Tuesday, February 16, 2010

She

When I was Secondary 4, I fell hard for an angel. As it unfolded, I wrote at the same time, documenting the happiness she made me feel and at the same time the torn feeling I felt liking her. I called it “Of Floortiles and Her” because everytime she passed me, I was so overwhelmed I couldn’t look at her at all and would start at the grey-pink tiles that lined the floor of my old school.

My memory fails me when it comes to quite pinpointing when it first started, or what triggered it off per se. The main factor was that somehow even though we were in different classes, I saw her almost everyday (or perhaps it was everyday). We had the same social studies and history class, plus I had literature with her.

There was just something about her. The way she smiled, a little shy sort of smile, like she was unsure of something, just melted my heart – and her small eyes crinkling into oblivion did nothing to aid the calming of my heart either. I wouldn’t describe what I felt for her as love in the conventional sense either. It was certainly a crush, but it seemed somehow very motherly in nature. I had absolutely neither sexual nor possessive romantic notions of her, the way one might feel in a conventional crush. Instead what I felt was an urge to protect her from the terrors of the world outside, to hold her and to take care of her and protect the good heart I saw within her from becoming hardened.

I suppose a large part of it was due to the fact that she possessed many of the things I did not and hence respected. She was a well-liked figure in school, intelligent and a top scorer, a relatively high ranking prefect and one of the top athletes in school. I was scraping the barrel academically, thin as a reed and feeling isolated from my classmates. The disparity could not have been greater. I suppose everything just clicked nicely during that time and I started to notice my heart beating faster everytime she approached and the surge of happiness I felt when I saw her.

I used to run into her in the bathroom a lot for some inexplicable reason. I think she used it a lot because she drank a lot of water whereas I just liked going for a walk in the middle of class. I did the same thing in ACSI, so I can’t be called some random bathroom stalker. I’d walk in, see her, and she’d smile at me then leave. And then I’d be floating from a massive pseudo-sugar high for the next few hours.

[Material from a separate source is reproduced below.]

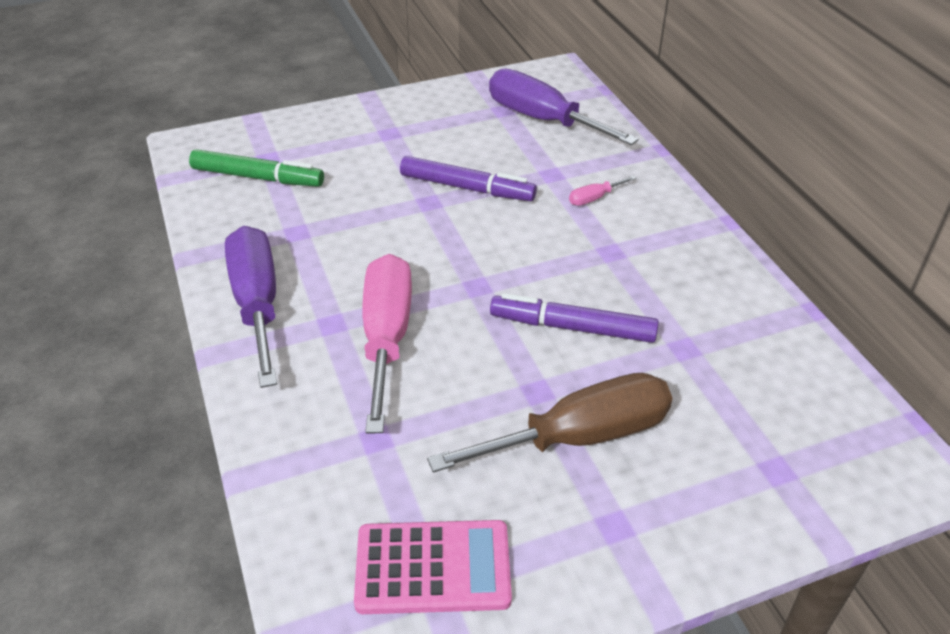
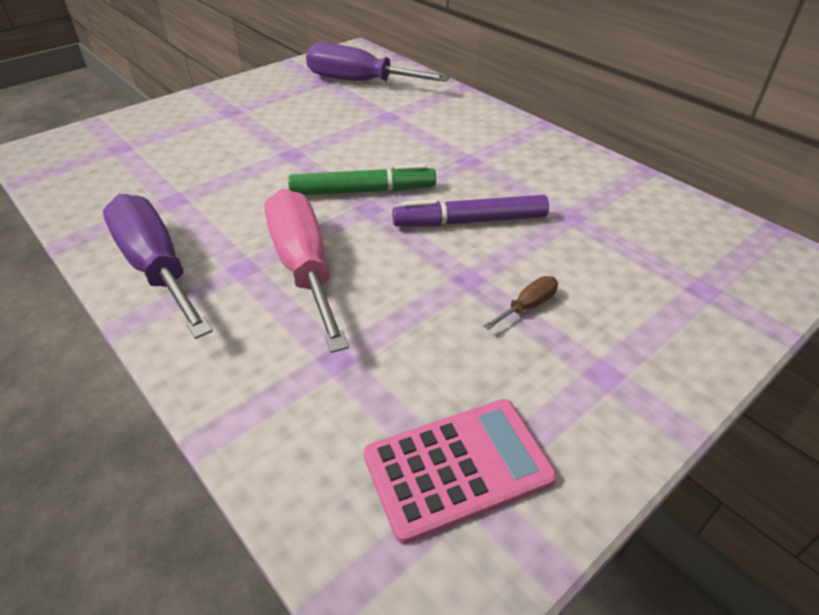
camera: 20 degrees left, 0 degrees up
green marker [189,149,324,187] -> green marker moved to [288,164,436,195]
purple marker [400,156,537,201] -> none
brown screwdriver [427,373,672,472] -> brown screwdriver [483,276,558,330], size x0.41
pink screwdriver [569,176,636,206] -> none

It created a massive conflict in me because of my religion. I was and still am a Christian, and though I personally believe that homosexuality is one of the lesser sins, it is still a sin nonetheless. To others, I didn’t mind, I even respected them for having the daring to do so – but years and years of drilling had affected my consciousness and I felt guilty nonetheless. She brought such joy to my heart, yet it made me feel so guilty inside. The effect on my psyche was overwhelming and I felt so terrible inside everyday.

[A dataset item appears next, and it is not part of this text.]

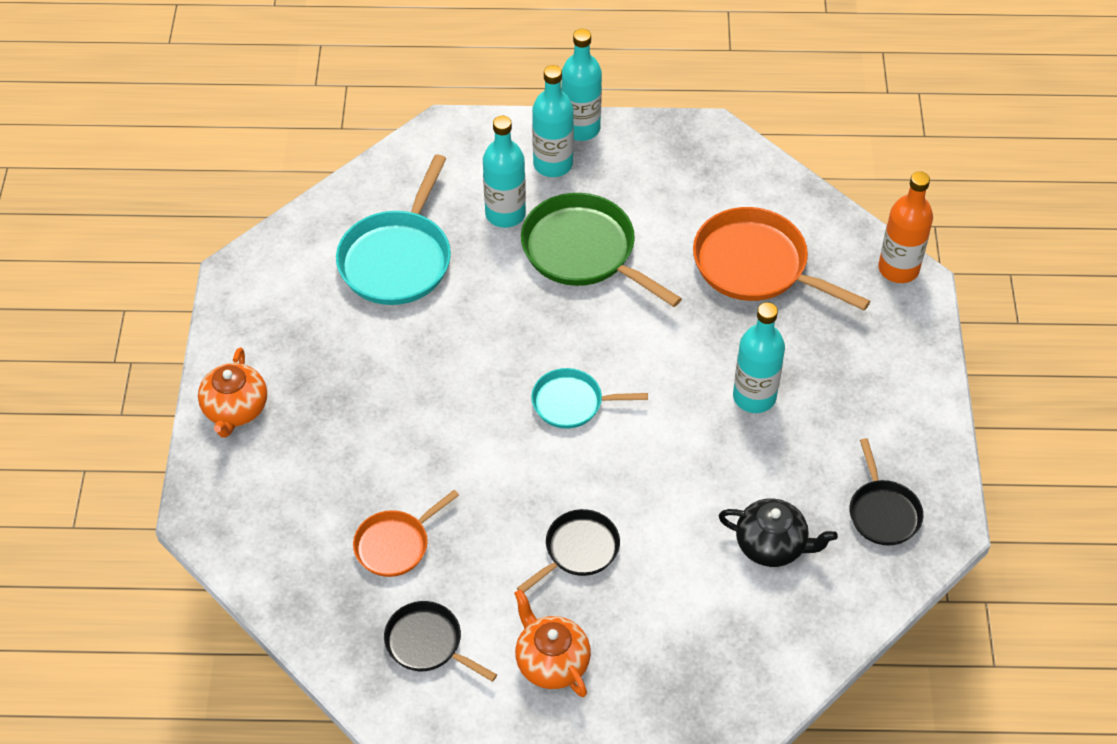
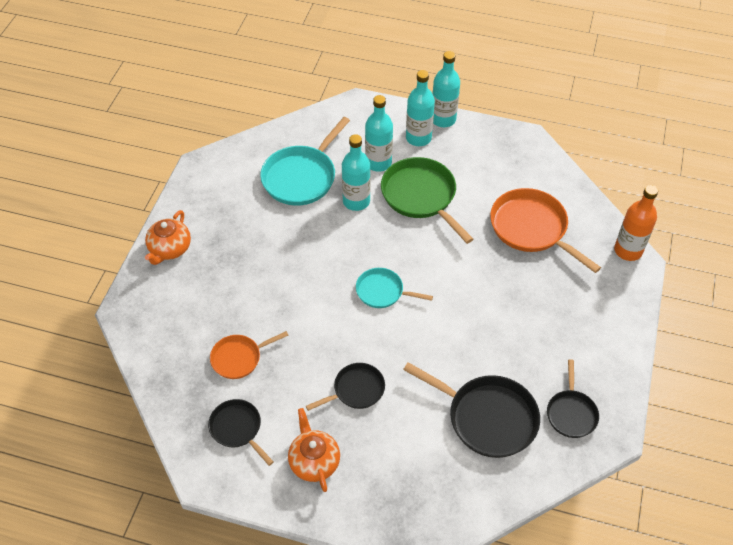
camera: 15 degrees right, 0 degrees up
black teapot [719,499,838,567] -> black pan [403,362,540,458]
turquoise bottle [733,302,785,413] -> turquoise bottle moved to [342,134,371,211]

The last time I saw her was in July 2007 when we call convened back in school for our graduation ceremony. I was just about to leave, sweating about in my nude stockings and blouse in 30 degree humid weather (oh I can’t remember feeling that way anymore after being back in England for more than a month), I saw her leave. As she walked off, she turned around and smiled that beautiful smile at me for one last time before heading off for the rest of her life. I smiled in return.